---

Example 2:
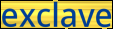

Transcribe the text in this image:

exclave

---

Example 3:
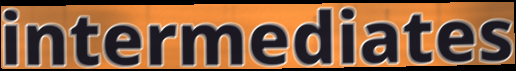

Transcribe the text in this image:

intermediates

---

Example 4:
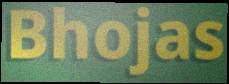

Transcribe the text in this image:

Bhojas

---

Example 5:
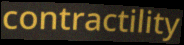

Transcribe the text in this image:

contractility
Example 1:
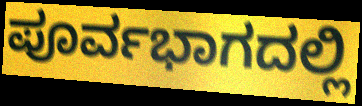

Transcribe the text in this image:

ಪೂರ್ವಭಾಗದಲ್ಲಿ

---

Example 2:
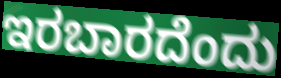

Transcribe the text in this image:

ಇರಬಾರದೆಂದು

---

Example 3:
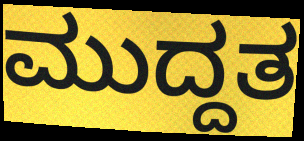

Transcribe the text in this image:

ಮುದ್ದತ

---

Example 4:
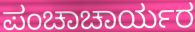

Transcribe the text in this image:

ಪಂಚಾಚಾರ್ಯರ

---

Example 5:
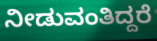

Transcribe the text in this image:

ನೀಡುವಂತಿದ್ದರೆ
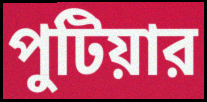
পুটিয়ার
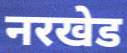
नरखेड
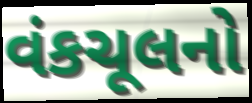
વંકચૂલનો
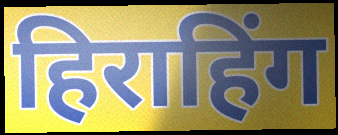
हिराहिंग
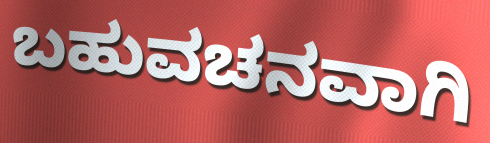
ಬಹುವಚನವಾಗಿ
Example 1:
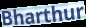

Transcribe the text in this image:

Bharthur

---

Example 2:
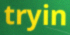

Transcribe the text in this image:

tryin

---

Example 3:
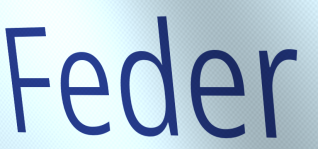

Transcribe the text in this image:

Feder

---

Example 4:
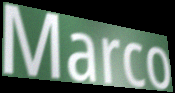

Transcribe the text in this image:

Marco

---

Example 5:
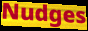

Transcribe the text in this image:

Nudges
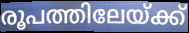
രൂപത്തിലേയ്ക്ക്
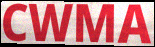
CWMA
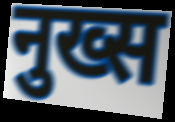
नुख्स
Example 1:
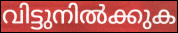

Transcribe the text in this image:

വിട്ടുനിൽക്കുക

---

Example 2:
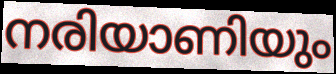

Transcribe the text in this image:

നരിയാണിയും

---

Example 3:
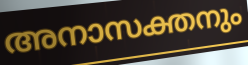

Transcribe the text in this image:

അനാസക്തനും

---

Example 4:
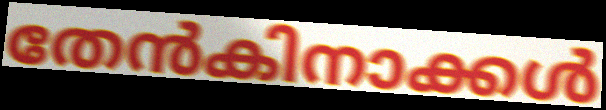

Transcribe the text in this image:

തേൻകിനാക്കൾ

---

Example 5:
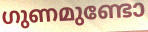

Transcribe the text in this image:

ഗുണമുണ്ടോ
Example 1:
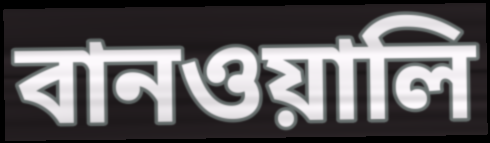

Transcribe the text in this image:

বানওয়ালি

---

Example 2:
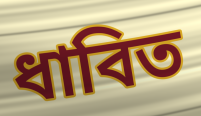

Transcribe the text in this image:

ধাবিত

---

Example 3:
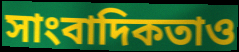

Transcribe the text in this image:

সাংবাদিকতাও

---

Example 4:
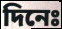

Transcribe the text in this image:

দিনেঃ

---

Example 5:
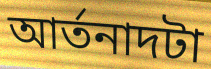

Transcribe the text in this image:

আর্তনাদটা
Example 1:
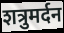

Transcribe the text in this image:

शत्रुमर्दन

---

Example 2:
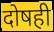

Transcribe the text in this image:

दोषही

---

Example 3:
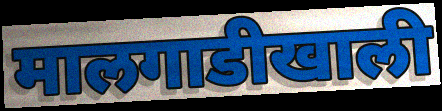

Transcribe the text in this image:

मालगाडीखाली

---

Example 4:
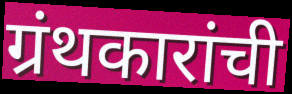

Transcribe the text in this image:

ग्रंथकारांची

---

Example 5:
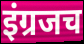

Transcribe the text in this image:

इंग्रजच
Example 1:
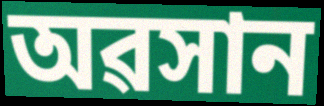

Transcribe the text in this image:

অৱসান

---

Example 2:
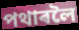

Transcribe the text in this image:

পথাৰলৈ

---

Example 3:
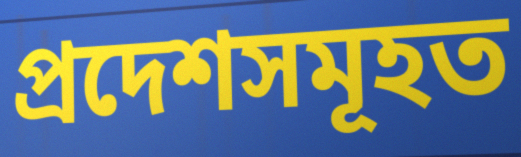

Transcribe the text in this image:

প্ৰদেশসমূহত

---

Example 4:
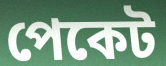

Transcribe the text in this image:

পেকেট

□ □ □ □ □ □ □

→ DIRECTIONS FOR THIS TASK
Transcribe the records above exactly and drop every picture.

→ REPLY TO THE TASK
---

Example 2:

Transcribe the text in this image:

exclave

---

Example 3:

Transcribe the text in this image:

intermediates

---

Example 4:

Transcribe the text in this image:

Bhojas

---

Example 5:

Transcribe the text in this image:

contractility
Example 1:

Transcribe the text in this image:

ಪೂರ್ವಭಾಗದಲ್ಲಿ

---

Example 2:

Transcribe the text in this image:

ಇರಬಾರದೆಂದು

---

Example 3:

Transcribe the text in this image:

ಮುದ್ದತ

---

Example 4:

Transcribe the text in this image:

ಪಂಚಾಚಾರ್ಯರ

---

Example 5:

Transcribe the text in this image:

ನೀಡುವಂತಿದ್ದರೆ
পুটিয়ার
नरखेड
વંકચૂલનો
हिराहिंग
ಬಹುವಚನವಾಗಿ
Example 1:

Transcribe the text in this image:

Bharthur

---

Example 2:

Transcribe the text in this image:

tryin

---

Example 3:

Transcribe the text in this image:

Feder

---

Example 4:

Transcribe the text in this image:

Marco

---

Example 5:

Transcribe the text in this image:

Nudges
രൂപത്തിലേയ്ക്ക്
CWMA
नुख्स
Example 1:

Transcribe the text in this image:

വിട്ടുനിൽക്കുക

---

Example 2:

Transcribe the text in this image:

നരിയാണിയും

---

Example 3:

Transcribe the text in this image:

അനാസക്തനും

---

Example 4:

Transcribe the text in this image:

തേൻകിനാക്കൾ

---

Example 5:

Transcribe the text in this image:

ഗുണമുണ്ടോ
Example 1:

Transcribe the text in this image:

বানওয়ালি

---

Example 2:

Transcribe the text in this image:

ধাবিত

---

Example 3:

Transcribe the text in this image:

সাংবাদিকতাও

---

Example 4:

Transcribe the text in this image:

দিনেঃ

---

Example 5:

Transcribe the text in this image:

আর্তনাদটা
Example 1:

Transcribe the text in this image:

शत्रुमर्दन

---

Example 2:

Transcribe the text in this image:

दोषही

---

Example 3:

Transcribe the text in this image:

मालगाडीखाली

---

Example 4:

Transcribe the text in this image:

ग्रंथकारांची

---

Example 5:

Transcribe the text in this image:

इंग्रजच
Example 1:

Transcribe the text in this image:

অৱসান

---

Example 2:

Transcribe the text in this image:

পথাৰলৈ

---

Example 3:

Transcribe the text in this image:

প্ৰদেশসমূহত

---

Example 4:

Transcribe the text in this image:

পেকেট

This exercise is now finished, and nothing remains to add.